++++ Document segment

The mascil toolkit, from which we draw some of our professional development materials, suggests that if you are coordinating professional development for a group of teachers:

  • Discuss the most convenient time for teachers to meet. Is any day of the week better than others?
  • Consider how much time to leave between meetings so that teachers can use the toolkit within their classroom practice.
  • One possible way of ensuring a collaborative atmosphere is quickly developed is for a different school to host each of the meetings. If this is the case, decide who will organise practical aspects of each meeting such as sending reminders, organising refreshments, booking rooms and so on?
  • In terms of the number of meetings to hold, decide as a group whether you want a fixed number or do you plan for the group to become self-sustaining and meet regularly throughout the school year?
  • Although you are coordinator of the group, you might like to share leadership with others in the group.
  • Discuss within the group whether you want to invite others to join. It could be that teachers identify colleagues along the way, whom they think would benefit from joining the group. This could change the dynamic of the group so you should consider this question carefully and as a whole group.

++++++++
++++ Supplied material

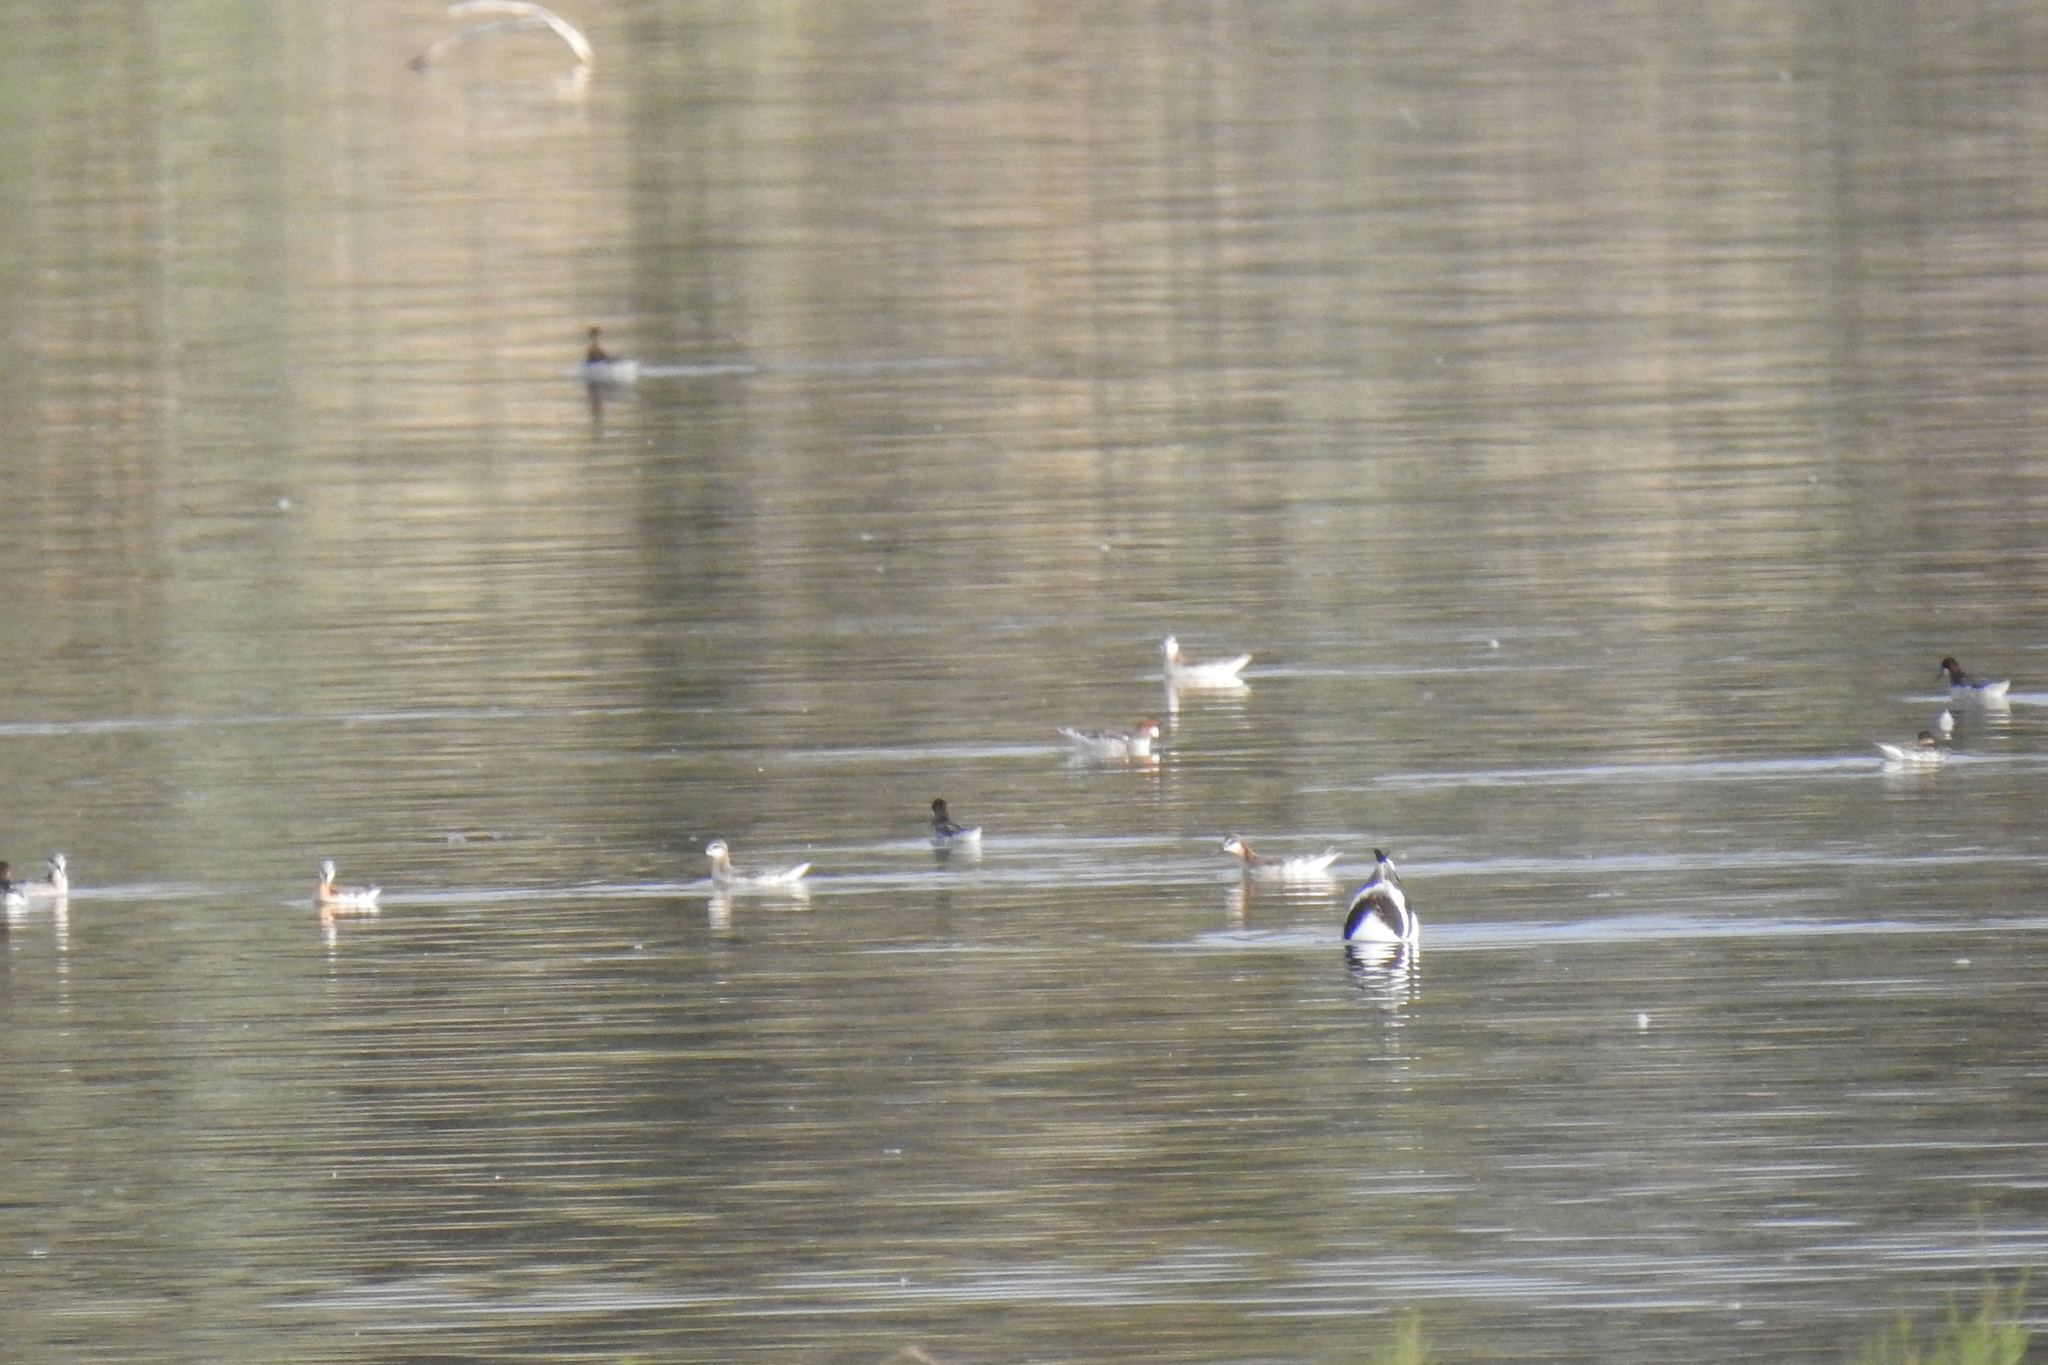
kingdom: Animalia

++++++++

#### Request:
Copy out the full text on coordinating teacher professional development from the mascil toolkit, word for word.

#### Complete response:
The mascil toolkit, from which we draw some of our professional development materials, suggests that if you are coordinating professional development for a group of teachers:

  • Discuss the most convenient time for teachers to meet. Is any day of the week better than others?
  • Consider how much time to leave between meetings so that teachers can use the toolkit within their classroom practice.
  • One possible way of ensuring a collaborative atmosphere is quickly developed is for a different school to host each of the meetings. If this is the case, decide who will organise practical aspects of each meeting such as sending reminders, organising refreshments, booking rooms and so on?
  • In terms of the number of meetings to hold, decide as a group whether you want a fixed number or do you plan for the group to become self-sustaining and meet regularly throughout the school year?
  • Although you are coordinator of the group, you might like to share leadership with others in the group.
  • Discuss within the group whether you want to invite others to join. It could be that teachers identify colleagues along the way, whom they think would benefit from joining the group. This could change the dynamic of the group so you should consider this question carefully and as a whole group.